Isu penting lainnya adalah bahwa
layanan TDM telah sesuai selalu membutuhkan informasi yang cukup dari dokter termasuk
rejimen dosis, durasi pengobatan dengan dosis saat ini, saat dosis terakhir, obat concomittant,
keadaan penyakit yang relevan, alasan permintaan (misalnya, pemantauan kepatuhan,
kurangnya efek terapi, atau dugaan toksisitas). Sayangnya, banyak dokter masih
mengabaikan hal ini tanpa menyadari bahwa informasi ini sangat penting untuk membangun
sebuah interpretasi yang baik.
Dokter tidak harus meminta TDM untuk obat yang toksisitas dapat
dengan mudah diukur. Permintaan TDM juga harus dibatasi untuk obat dengan keselamatan
sempit karena jika tidak dilakukan akan menghasilkan manfaat klinis tidak signifikan dan
buang dana besar.
Untuk mengatasi hal tersebut, disarankan untuk
memulai sebuah proyek percontohan di sebuah rumah sakit besar dengan permintaan
berpotensi tinggi layanan (misalnya, Rumah Sakit Cipto Mangunkusumo di Jakarta). Rumah
sakit lain di sekitarnya dapat berbagi penggunaan fasilitas tanpa harus menghabiskan terlalu
banyak untuk membeli peralatan dan kit uji.

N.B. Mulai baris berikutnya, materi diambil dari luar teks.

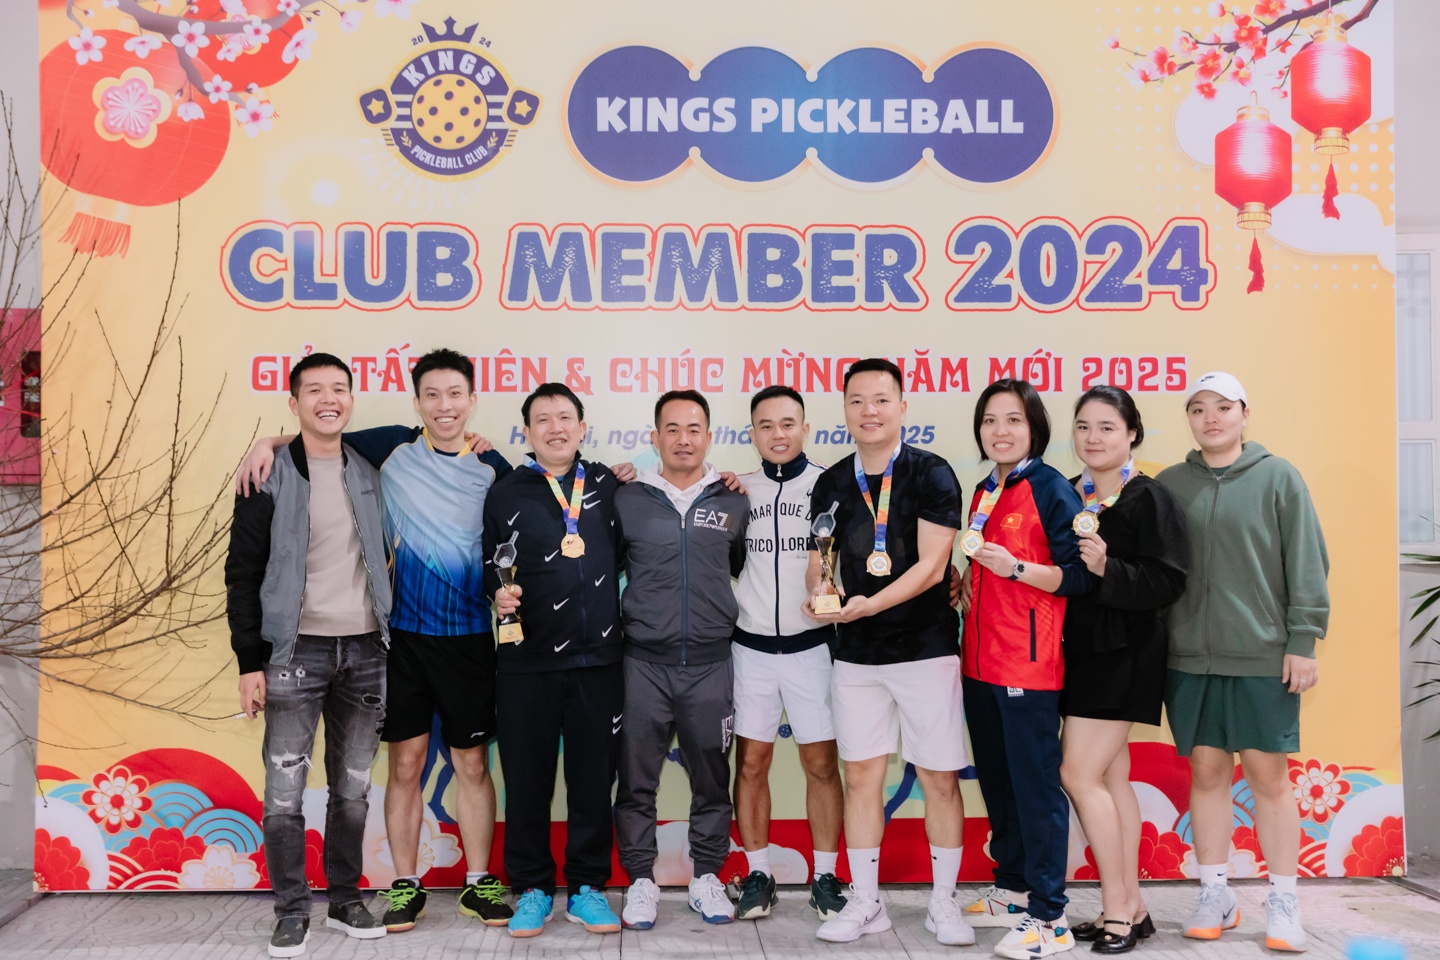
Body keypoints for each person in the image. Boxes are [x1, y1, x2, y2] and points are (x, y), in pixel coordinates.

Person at [236, 348, 515, 931]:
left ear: (472, 400)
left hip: (468, 639)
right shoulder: (390, 447)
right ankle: (405, 885)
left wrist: (613, 476)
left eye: (455, 394)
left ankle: (478, 883)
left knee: (471, 764)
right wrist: (266, 441)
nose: (444, 405)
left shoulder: (493, 465)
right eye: (432, 395)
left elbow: (541, 499)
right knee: (405, 763)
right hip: (401, 640)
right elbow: (320, 433)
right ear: (416, 403)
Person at [226, 352, 391, 958]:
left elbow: (429, 431)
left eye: (339, 388)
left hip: (367, 648)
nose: (329, 399)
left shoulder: (370, 462)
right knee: (285, 789)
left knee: (352, 787)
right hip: (294, 651)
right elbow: (242, 573)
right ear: (293, 402)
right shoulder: (267, 475)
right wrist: (250, 662)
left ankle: (346, 899)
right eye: (314, 390)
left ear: (352, 399)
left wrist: (480, 444)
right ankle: (292, 909)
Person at [1157, 371, 1329, 954]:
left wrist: (1303, 640)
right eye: (1198, 408)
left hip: (1261, 655)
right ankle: (1215, 894)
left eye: (1223, 407)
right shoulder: (1171, 484)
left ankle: (1283, 901)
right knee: (1206, 772)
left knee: (1267, 777)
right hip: (1189, 658)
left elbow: (1307, 560)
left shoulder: (1279, 477)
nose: (1211, 418)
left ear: (1244, 414)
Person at [803, 358, 971, 947]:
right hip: (855, 656)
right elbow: (819, 562)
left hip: (925, 650)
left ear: (902, 406)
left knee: (940, 777)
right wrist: (818, 594)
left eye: (880, 400)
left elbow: (932, 567)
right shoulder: (831, 481)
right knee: (861, 778)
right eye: (856, 401)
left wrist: (868, 605)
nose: (868, 411)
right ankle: (867, 902)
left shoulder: (931, 472)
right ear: (844, 409)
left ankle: (944, 902)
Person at [482, 383, 626, 938]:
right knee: (526, 783)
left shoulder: (610, 486)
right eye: (542, 419)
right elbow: (486, 564)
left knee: (593, 782)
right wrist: (496, 593)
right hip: (525, 664)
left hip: (599, 662)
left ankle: (587, 887)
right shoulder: (504, 492)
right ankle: (533, 889)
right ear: (527, 431)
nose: (555, 427)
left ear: (583, 428)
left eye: (565, 417)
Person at [957, 378, 1091, 960]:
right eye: (990, 420)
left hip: (1028, 665)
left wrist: (1014, 568)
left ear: (1035, 426)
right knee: (999, 782)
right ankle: (1012, 889)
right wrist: (967, 584)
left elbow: (1079, 576)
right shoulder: (985, 489)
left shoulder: (1052, 489)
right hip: (978, 663)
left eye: (1013, 419)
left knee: (1036, 790)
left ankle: (1050, 916)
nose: (1000, 431)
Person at [1057, 386, 1188, 955]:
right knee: (1110, 778)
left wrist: (1110, 567)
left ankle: (1116, 910)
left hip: (1124, 653)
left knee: (1078, 774)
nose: (1094, 438)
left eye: (1107, 427)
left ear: (1132, 433)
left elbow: (1170, 580)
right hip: (1077, 652)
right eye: (1084, 427)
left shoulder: (1149, 497)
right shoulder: (1068, 492)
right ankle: (1132, 905)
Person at [614, 389, 748, 929]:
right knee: (635, 780)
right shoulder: (626, 497)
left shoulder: (734, 499)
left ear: (709, 437)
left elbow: (739, 565)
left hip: (712, 664)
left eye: (694, 429)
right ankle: (640, 880)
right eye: (672, 429)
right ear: (655, 438)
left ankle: (707, 876)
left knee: (712, 781)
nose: (683, 439)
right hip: (642, 664)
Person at [730, 385, 846, 922]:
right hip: (749, 648)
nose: (778, 434)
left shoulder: (832, 485)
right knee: (751, 762)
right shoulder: (737, 490)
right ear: (752, 433)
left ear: (806, 428)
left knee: (820, 764)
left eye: (788, 423)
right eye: (766, 425)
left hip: (812, 647)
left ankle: (826, 876)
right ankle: (758, 874)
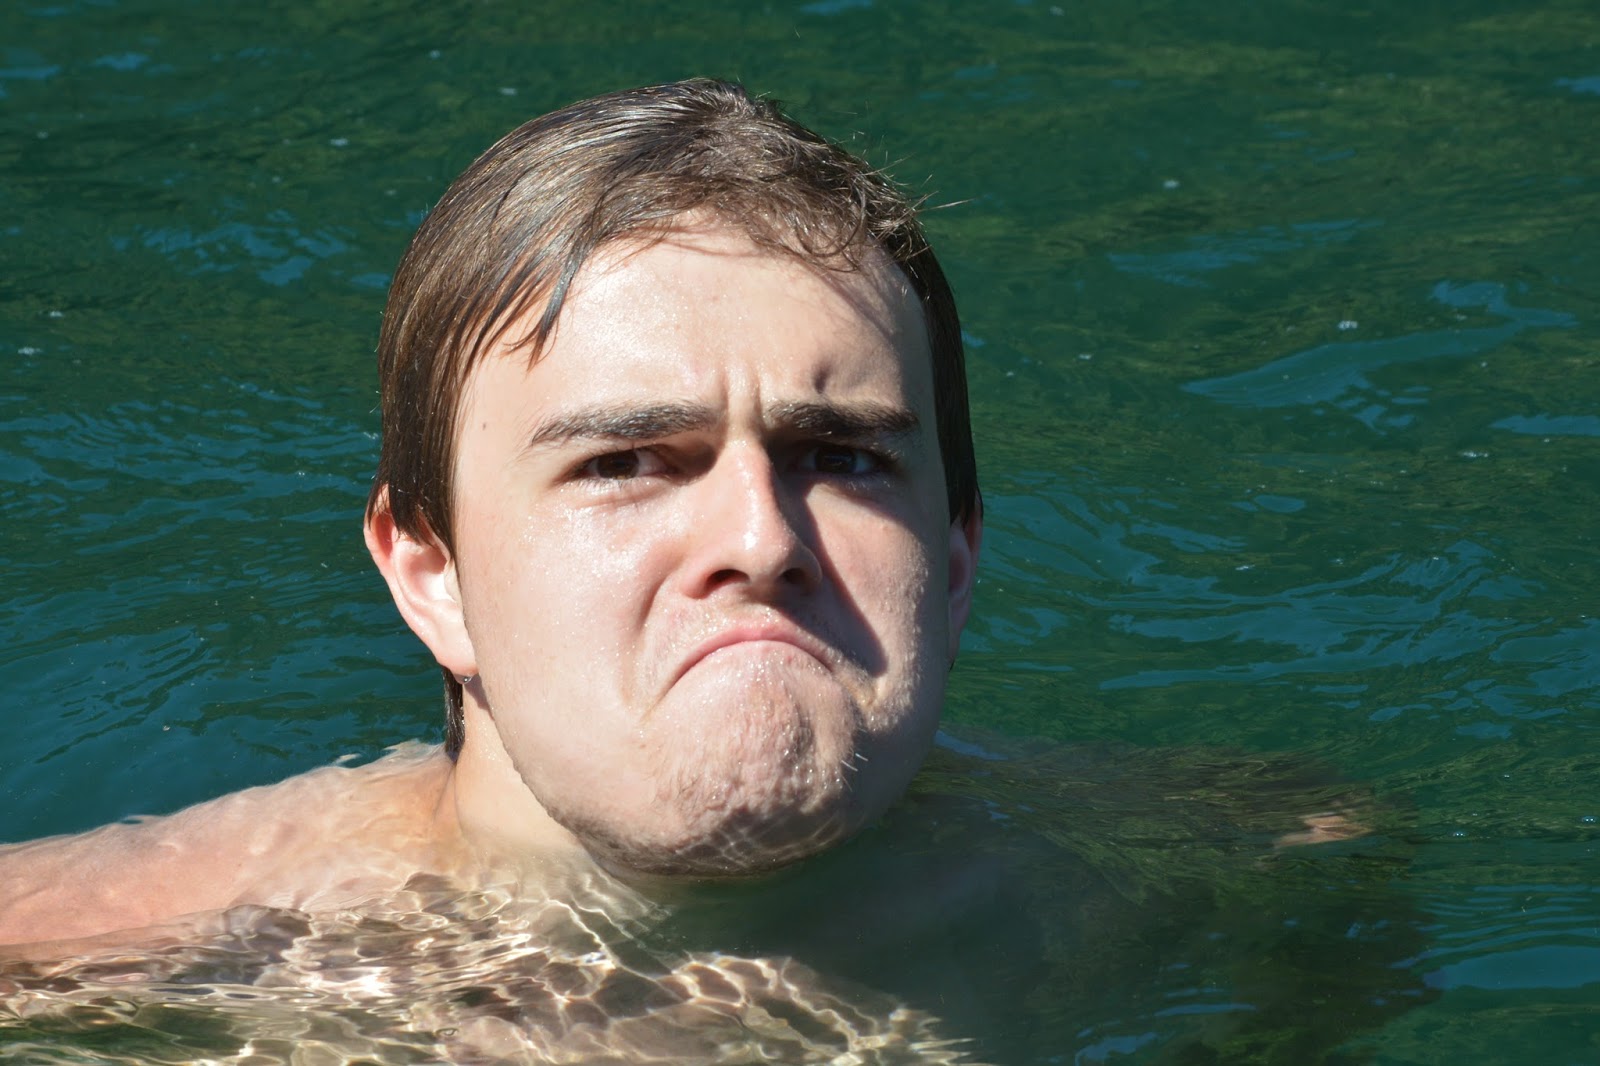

Setelah proyek percontohan ternyata berhasil,
rumah sakit besar lainnya dapat mengikuti.
KESIMPULAN
Pemantauan obat terapeutik adalah alat penting untuk membantu dokter dalam
menyesuaikan dosis obat dengan keselamatan dan toksisitas klinis sulit-untuk-diukur. Sampai
saat ini belum ada rumah sakit di Indonesia yang menyediakan layanan TDM. Biaya
tampaknya menjadi kendala utama untuk menerapkan TDM di Indonesia, dan mungkin di
banyak negara berkembang lainnya. Masalah besar lainnya di TDM adalah interpretasi
konsentrasi obat dalam plasma atau serum. Jika laboratorium hanya mengukur konsentrasi
obat tanpa interpretasi, istilah yang disarankan untuk layanan ini adalah "pengukuran obat
terapeutik" daripada "pemantauan obat terapeutik". Tanpa interpretasi yang tepat, dokter yang
meminta TDM dapat memperoleh sedikit keuntungan. Dalam program pendidikan, farmasi
klinis dan apoteker klinis menerima pelatihan khusus untuk memberikan penafsiran ini.
Waktu pengumpulan darah juga isu lain yang layak untuk
mendapatkan perhatian. Hal ini tergantung pada tujuan khusus TDM tersebut. Waktu yang
salah sampling, ditambah dengan interpretasi tidak akurat, dapat berbahaya bagi pasien.
Mengingat biaya yang relatif tinggi TDM dan
kelangkaan permintaan dokter, disarankan TDM di Indonesia dimulai dengan proyek
percontohan di sebuah rumah sakit besar. Jika berhasil, proyek TDM dapat diperpanjang
secara bertahap ke rumah sakit lain di seluruh negeri.